**Task objective:**
Could you list every line of text in all of the rows below as one numbered list? Skip blank lines and leave the pictures out.
————————
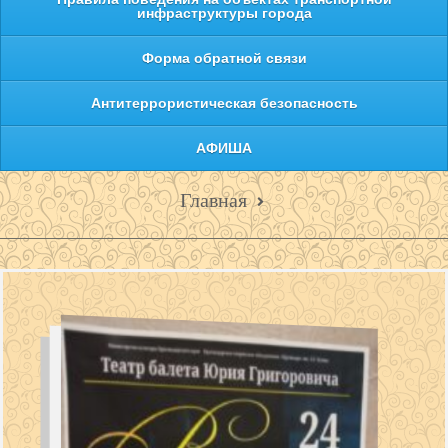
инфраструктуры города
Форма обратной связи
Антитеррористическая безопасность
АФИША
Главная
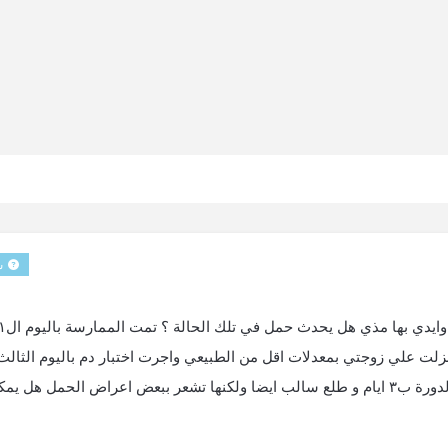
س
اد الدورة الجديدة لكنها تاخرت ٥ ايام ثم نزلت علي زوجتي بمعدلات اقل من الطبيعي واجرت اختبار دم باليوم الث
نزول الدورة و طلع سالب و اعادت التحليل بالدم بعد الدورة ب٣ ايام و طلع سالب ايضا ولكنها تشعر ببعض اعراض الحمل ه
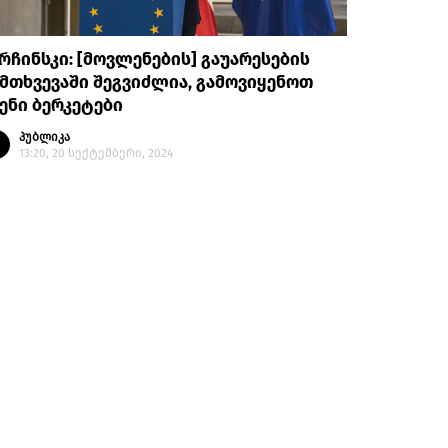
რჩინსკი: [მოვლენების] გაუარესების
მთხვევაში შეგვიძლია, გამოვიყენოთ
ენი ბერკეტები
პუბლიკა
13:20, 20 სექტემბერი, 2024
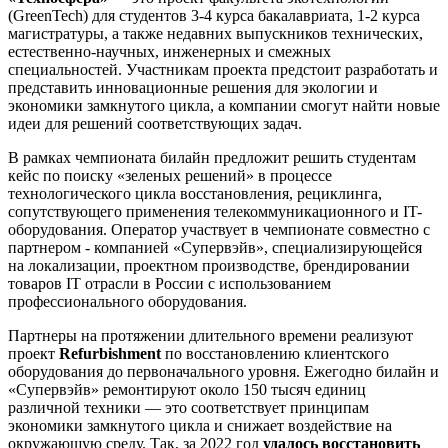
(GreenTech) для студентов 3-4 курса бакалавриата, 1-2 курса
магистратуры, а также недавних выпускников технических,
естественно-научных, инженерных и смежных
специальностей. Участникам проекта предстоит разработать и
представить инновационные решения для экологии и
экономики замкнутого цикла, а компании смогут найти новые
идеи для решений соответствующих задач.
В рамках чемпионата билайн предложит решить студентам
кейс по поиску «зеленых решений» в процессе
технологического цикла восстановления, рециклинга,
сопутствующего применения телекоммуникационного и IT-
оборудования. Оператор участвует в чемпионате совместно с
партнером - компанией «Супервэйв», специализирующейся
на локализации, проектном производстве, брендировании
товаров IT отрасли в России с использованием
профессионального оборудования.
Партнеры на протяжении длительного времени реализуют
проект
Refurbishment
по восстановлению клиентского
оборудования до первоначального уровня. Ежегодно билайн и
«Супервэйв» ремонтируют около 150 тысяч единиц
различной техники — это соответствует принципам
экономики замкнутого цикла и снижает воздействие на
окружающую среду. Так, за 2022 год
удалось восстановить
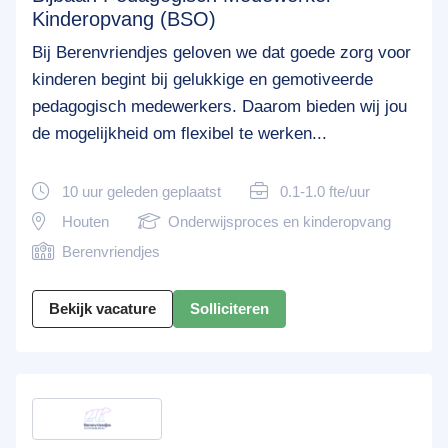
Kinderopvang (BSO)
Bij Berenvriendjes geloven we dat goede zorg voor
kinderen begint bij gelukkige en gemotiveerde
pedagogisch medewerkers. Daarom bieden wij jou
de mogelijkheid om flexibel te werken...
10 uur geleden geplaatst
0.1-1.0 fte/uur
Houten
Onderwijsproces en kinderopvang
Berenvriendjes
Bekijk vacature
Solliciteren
————————
**Solution to the exercise:**
1. инфраструктуры города
2. Форма обратной связи
3. Антитеррористическая безопасность
4. АФИША
5. Главная
6. س
7. اد الدورة الجديدة لكنها تاخرت ٥ ايام ثم نزلت علي زوجتي بمعدلات اقل من الطبيعي واجرت اختبار دم باليوم الث
8. نزول الدورة و طلع سالب و اعادت التحليل بالدم بعد الدورة ب٣ ايام و طلع سالب ايضا ولكنها تشعر ببعض اعراض الحمل ه
9. რჩინსკი: [მოვლენების] გაუარესების
10. მთხვევაში შეგვიძლია, გამოვიყენოთ
11. ენი ბერკეტები
12. პუბლიკა
13. 13:20, 20 სექტემბერი, 2024
14. (GreenTech) для студентов 3-4 курса бакалавриата, 1-2 курса
15. магистратуры, а также недавних выпускников технических,
16. естественно-научных, инженерных и смежных
17. специальностей. Участникам проекта предстоит разработать и
18. представить инновационные решения для экологии и
19. экономики замкнутого цикла, а компании смогут найти новые
20. идеи для решений соответствующих задач.
21. В рамках чемпионата билайн предложит решить студентам
22. кейс по поиску «зеленых решений» в процессе
23. технологического цикла восстановления, рециклинга,
24. сопутствующего применения телекоммуникационного и IT-
25. оборудования. Оператор участвует в чемпионате совместно с
26. партнером - компанией «Супервэйв», специализирующейся
27. на локализации, проектном производстве, брендировании
28. товаров IT отрасли в России с использованием
29. профессионального оборудования.
30. Партнеры на протяжении длительного времени реализуют
31. проект
32. Refurbishment
33. по восстановлению клиентского
34. оборудования до первоначального уровня. Ежегодно билайн и
35. «Супервэйв» ремонтируют около 150 тысяч единиц
36. различной техники — это соответствует принципам
37. экономики замкнутого цикла и снижает воздействие на
38. окружающую среду. Так, за 2022 год
39. удалось восстановить
40. Kinderopvang (BSO)
41. Bij Berenvriendjes geloven we dat goede zorg voor
42. kinderen begint bij gelukkige en gemotiveerde
43. pedagogisch medewerkers. Daarom bieden wij jou
44. de mogelijkheid om flexibel te werken...
45. 10 uur geleden geplaatst
46. 0.1-1.0 fte/uur
47. Houten
48. Onderwijsproces en kinderopvang
49. Berenvriendjes
50. Bekijk vacature
51. Solliciteren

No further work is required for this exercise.